Warning: Wall of Texts

A weirdo embracing and celebrating his weirdness.

My Photo
Name:
Location: Melbourne, Victoria, Australia

Dazed, confused and stumbling through life. Searching for answers to questions I don't even know...

Saturday, November 25, 2006

Have cash, will travel to the ends of the universe...


Korea’s 10 astronaut candidates, who passed the third round of tests, pose for a photograph late Thursday. Sitting fourth from left in the front row is the youngest contestant Park Ji-young, 23, and standing second from left in the rear row is the oldest competitor Lee Jin-young, 36.
Courtesy of the Ministry of Science and Technology


Taken from The Korea Times

I guess it was bound to happen. The two shortlisted Malaysians who are bound for the final frontier have yet to complete their training in Russia but hot on their heels another fellow Asian nation is already in the process of selecting their very own batch of wannabe cosmo-tourists. As you are reading this the Korean Ministry of Science and Technology has announced their shorlist of 10 candidates who will eventually be selected to be the first Korean cosmo-tourist. Yup, that's what I call it coz that's what it is. Cosmo tourism seems to be the trend among Asian countries these days. Seems like every nation worth its salt are willing to pay big moolah without batting an eyelid to send one or two of its citizens to float around in the vast emptiness of space.

Not since the Cold War during the 50s has the business of space exploration been so highly competitive. Back then it was a race between the colossuls of the United States and the former USSR. It was not only a competition to prove their mastery of space technology, but it was also a war of ideologies. The world back then was still recovering from the last war and neither side could afford to start another. And so they chose another arena to champion their own causes. In the vast emptiness of space, for all the world to see.

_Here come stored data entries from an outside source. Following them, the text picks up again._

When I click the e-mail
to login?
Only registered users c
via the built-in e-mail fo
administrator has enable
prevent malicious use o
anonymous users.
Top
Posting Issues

Now that that's over and done with. The big boys have come to the realization that in the their bid to be the best, they've footed quite a bill and burned up a motherload of their capital. It doesn't matter how much you can brag about how many primates you've sent into space. If you can't feed the citizens, there won't be anyone left to listen to your braggings and achievements. So having satisfied their curiosity of what lies beyond the rim, these guys come around and generously offer us a chance to whet our appetites to boldly go where no man has gone before. For a fee of course. And like rich spoilt children with nothing better to do but compete with each other for the sake of saving 'face', we were too eager to take the bait.

To be honest, I kind of expected this from Malaysia. We are after all the (in)famous for our lavish spending on architectual titans such as the Twin Towers, KLIA, and the whole of Sepang and Putrajaya. Add to that our overly optimistic but short-sighted 'Malaysia Boleh' attitude, spurred on by a pinch of kiasu-ism and it's no surprise really that we see ourselves yet again heading for the pages of the Malaysian Book of Records. This time for the most amount of money spent doing nothing! Unless of course, you consider playing a game of 'Batu Seremban' over a cuppa of homemade teh tarik whilst suspended in the dead of space a cause to raise the Jalur Gemilang proudly...It's not that M'sians are idiots (as much as I'd hate to admit it), it's just that we are mostly ignorant and fairly content to mull away in our own world. Some put it as 'minding our own business' as if it were a good thing. But I feel that it's just sad that we're not living up to our full potential just because we're too proud to admit our shortcomings and mistakes.

But then again, maybe I'm just being too negative. I should learn to be more Malaysian and adopt a more 'Malaysia Boleh' spirit. At least one good thing will come out of this. We'll finally unlock the secrets of making teh tarik in zero gravity!